Gayanya ngocol nan ngebanyol, lugas, dengan bahasa kocak, logat ngapaknya belepotan di beberapa bagian, disitulah perbedaan Da’i Hari dengan kontestan lain, entah karena demam panggung atau ingin tampil sempurna di hadapan dewan juri, terlepas itu semua insya alloh pesannya sampai ke penonton baik langsung maupun di rumah. Saat Hari tampil wajahnya mengingatkan figur komedian legendaris indonesia warkop DKI Alm. Dono.
Tanpa buang waktu saya mencoba merayu kompasiana.com baru. Menulis kembali, menelusuri berbagai referensi milik mbah GOOGLE, untuk mengetuk pintu hati pemimpin moderen yang tidak mau menoleh, kecuali embel-embel TITEL disebut saat namanya dipanggil. mudah-mudahan tata kelola bahasa berkenan sampai kepada para pemimpin hingga di pelosok indonesia yang rata-rata memiliki budaya kerja korup, egois, individualis, kapitalis, otoriter dan feodalis terbuka mata, telinga, penglihatan juga hatinya.
Sebelum mengulas tembang lebih luas, hambar bagai sayur kurang garam apabila tidak mengenal sejarah singkat sang pencipta tembang tersebut. Pepatah mengatakan tak kenal maka tak sayang, tak sayang maka tak cinta.
Sejarah singkat Sunan Kalijaga...
Nama kecil adalah Raden Said, Ayahnya adalah seorang Adipati Tuban-keturunan dari tokoh pemberontak Majapahit, Ronggolawe bernama Raden Arya Wilatika. Beliau juga memiliki nama panggilan Lokajaya, Syeh Malaya, Pangeran Tuban atau Raden Abdurrahman.

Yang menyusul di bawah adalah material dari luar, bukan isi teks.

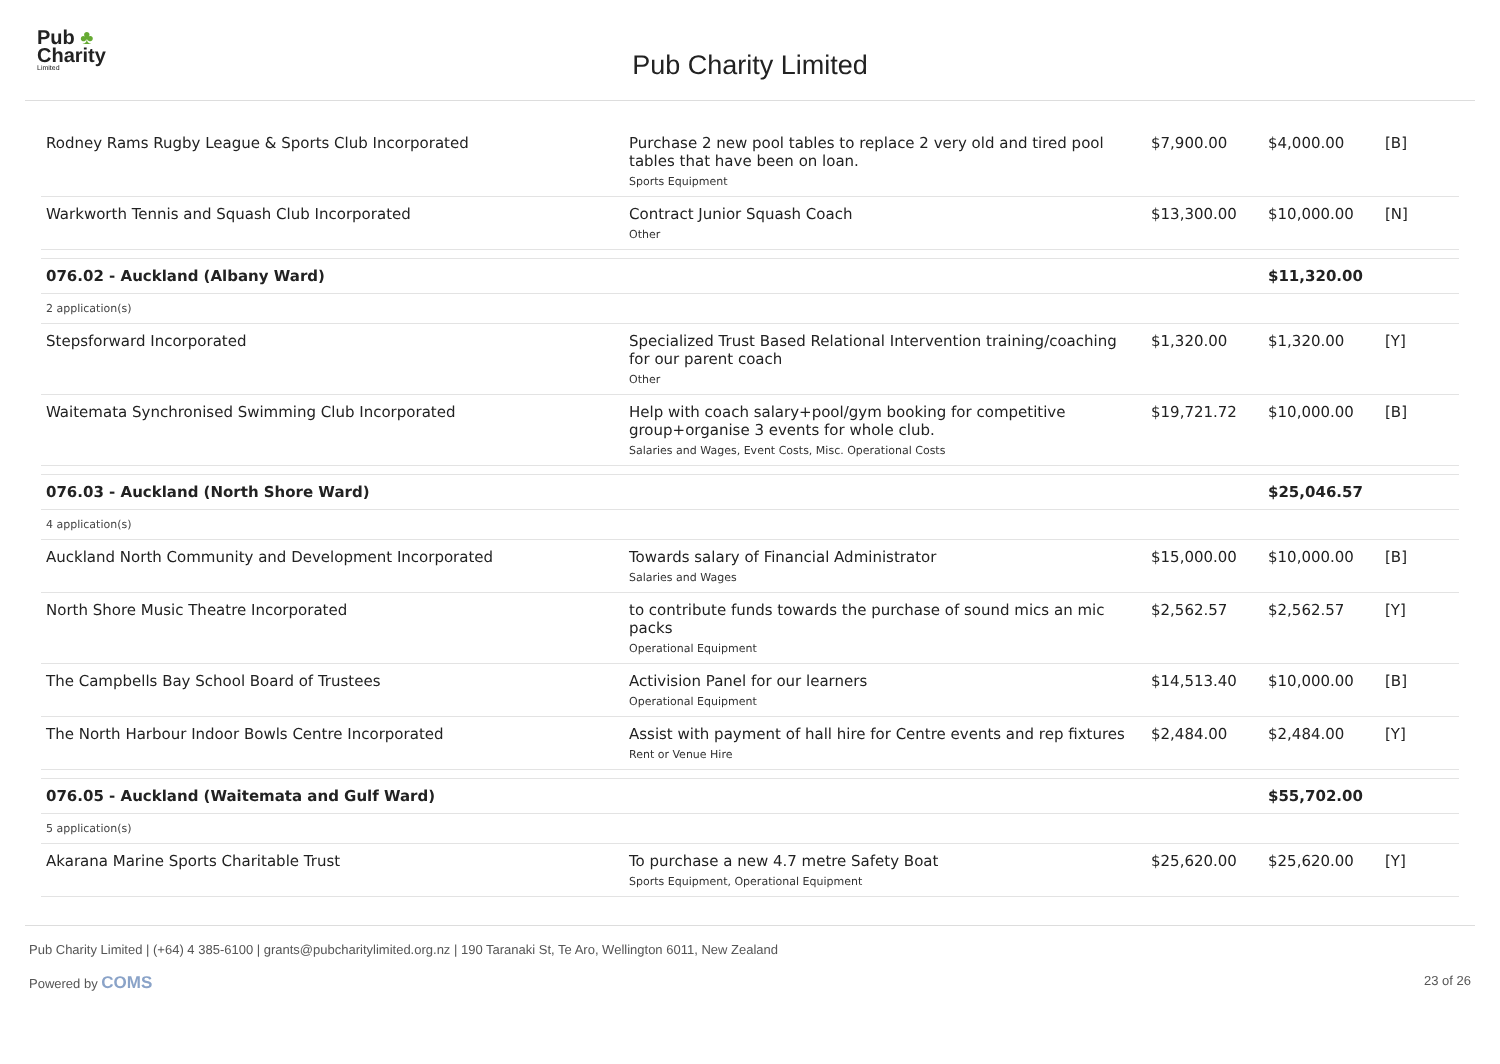Pub ♣
Charity
Limited
Pub Charity Limited
| Rodney Rams Rugby League & Sports Club Incorporated | Purchase 2 new pool tables to replace 2 very old and tired pool tables that have been on loan. Sports Equipment | $7,900.00 | $4,000.00 | [B] |
| Warkworth Tennis and Squash Club Incorporated | Contract Junior Squash Coach Other | $13,300.00 | $10,000.00 | [N] |
| 076.02 - Auckland (Albany Ward) | | | $11,320.00 | |
| 2 application(s) | | | | |
| Stepsforward Incorporated | Specialized Trust Based Relational Intervention training/coaching for our parent coach Other | $1,320.00 | $1,320.00 | [Y] |
| Waitemata Synchronised Swimming Club Incorporated | Help with coach salary+pool/gym booking for competitive group+organise 3 events for whole club. Salaries and Wages, Event Costs, Misc. Operational Costs | $19,721.72 | $10,000.00 | [B] |
| 076.03 - Auckland (North Shore Ward) | | | $25,046.57 | |
| 4 application(s) | | | | |
| Auckland North Community and Development Incorporated | Towards salary of Financial Administrator Salaries and Wages | $15,000.00 | $10,000.00 | [B] |
| North Shore Music Theatre Incorporated | to contribute funds towards the purchase of sound mics an mic packs Operational Equipment | $2,562.57 | $2,562.57 | [Y] |
| The Campbells Bay School Board of Trustees | Activision Panel for our learners Operational Equipment | $14,513.40 | $10,000.00 | [B] |
| The North Harbour Indoor Bowls Centre Incorporated | Assist with payment of hall hire for Centre events and rep fixtures Rent or Venue Hire | $2,484.00 | $2,484.00 | [Y] |
| 076.05 - Auckland (Waitemata and Gulf Ward) | | | $55,702.00 | |
| 5 application(s) | | | | |
| Akarana Marine Sports Charitable Trust | To purchase a new 4.7 metre Safety Boat Sports Equipment, Operational Equipment | $25,620.00 | $25,620.00 | [Y] |
Pub Charity Limited | (+64) 4 385-6100 | grants@pubcharitylimited.org.nz | 190 Taranaki St, Te Aro, Wellington 6011, New Zealand
Powered by COMS 23 of 26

Kalangan jawa mengaitkannya dengan kesukaan wali untuk kungkum (berendam) di sungai (kali) atau jaga Kali (menjaga sungai) ada yang menyebut istilah itu berasal dari bahasa arab “qadli dzaqa” yang menunjuk statusnya sebagai “penghulu suci” kesultanan. Masa hidup Sunan Kalijaga diperkirakan mencapai 100 tahun.
Dalam dakwahnya memilih kesenian dan kebudayaan sebagai sarana untuk dakwh, beliau sangat toleran dengan budaya lokal. Maka ajaran Sunan Kalijaga terkesan sinkretis dalam mengenalkan islam, menggunakan seni dan terbukti metode tersebut terbukti efektif sebagian besar di daerah jawa memeluk islam melalui Sunan Kalijogo.
Salah satu tembang legendaris adalah Gundul-Gundul Pacul Konon tembang ini diciptakan pada tahun 1400-an oleh Sunan Kalijogo dan teman-temannya saat masih remaja. Syia’r penyebaran agama islam yang dibuat oleh Sunan Kalijogo terbilang unik namun mempunyai arti filosofis yang dalam dan sangat mulia.
Sebelum menguraikan arti filosofis tembang Gundul-gundul Pacul, kita baca dulu liriknya:
“Gundul gundul pacul-cul, gembelengan
Nyunggi nyunggi wakul-kul, gembelengan
Wakul ngglimpang segone dadi sak latar
Wakul ngglimpang segone dadi sak latar”
Gundul artinya plontos/botak tanpa rambut. Kepala perlambang kehormatan dan kemuliaan seseorang, sementara rambut adalah mahkota lambang keindahan kepala. Dengan demikian, gundul artinya adalah kehormatan yang tanpa mahkota.